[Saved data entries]
※ ※ ※

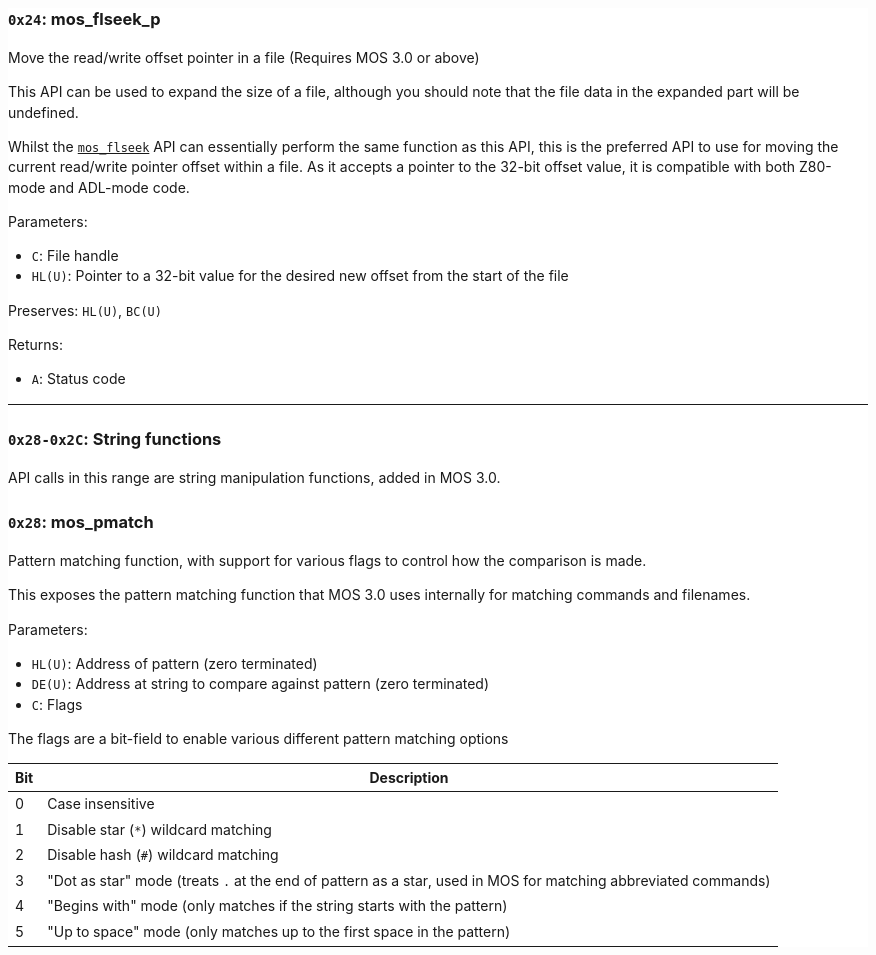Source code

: ### `0x24`: mos_flseek_p

Move the read/write offset pointer in a file (Requires MOS 3.0 or above)

This API can be used to expand the size of a file, although you should note that the file data in the expanded part will be undefined.

Whilst the [`mos_flseek`](#0x1c-mos_flseek) API can essentially perform the same function as this API, this is the preferred API to use for moving the current read/write pointer offset within a file.  As it accepts a pointer to the 32-bit offset value, it is compatible with both Z80-mode and ADL-mode code.

Parameters:

- `C`: File handle
- `HL(U)`: Pointer to a 32-bit value for the desired new offset from the start of the file

Preserves: `HL(U)`, `BC(U)`

Returns:

- `A`: Status code


***

### `0x28-0x2C`: String functions

API calls in this range are string manipulation functions, added in MOS 3.0.

### `0x28`: mos_pmatch

Pattern matching function, with support for various flags to control how the comparison is made.

This exposes the pattern matching function that MOS 3.0 uses internally for matching commands and filenames.

Parameters:

- `HL(U)`: Address of pattern (zero terminated)
- `DE(U)`: Address at string to compare against pattern (zero terminated)
- `C`: Flags

The flags are a bit-field to enable various different pattern matching options

| Bit | Description |
| --- | ----------- |
| 0   | Case insensitive |
| 1   | Disable star (`*`) wildcard matching |
| 2   | Disable hash (`#`) wildcard matching |
| 3   | "Dot as star" mode (treats `.` at the end of pattern as a star, used in MOS for matching abbreviated commands) |
| 4   | "Begins with" mode (only matches if the string starts with the pattern) |
| 5   | "Up to space" mode (only matches up to the first space in the pattern) |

※ ※ ※

TASK BRIEF -
What should come out is the exact run of lines from the one holding "API calls in" through the end of the records above, and nothing besides.

ANSWER AREA -
API calls in this range are string manipulation functions, added in MOS 3.0.

### `0x28`: mos_pmatch

Pattern matching function, with support for various flags to control how the comparison is made.

This exposes the pattern matching function that MOS 3.0 uses internally for matching commands and filenames.

Parameters:

- `HL(U)`: Address of pattern (zero terminated)
- `DE(U)`: Address at string to compare against pattern (zero terminated)
- `C`: Flags

The flags are a bit-field to enable various different pattern matching options

| Bit | Description |
| --- | ----------- |
| 0   | Case insensitive |
| 1   | Disable star (`*`) wildcard matching |
| 2   | Disable hash (`#`) wildcard matching |
| 3   | "Dot as star" mode (treats `.` at the end of pattern as a star, used in MOS for matching abbreviated commands) |
| 4   | "Begins with" mode (only matches if the string starts with the pattern) |
| 5   | "Up to space" mode (only matches up to the first space in the pattern) |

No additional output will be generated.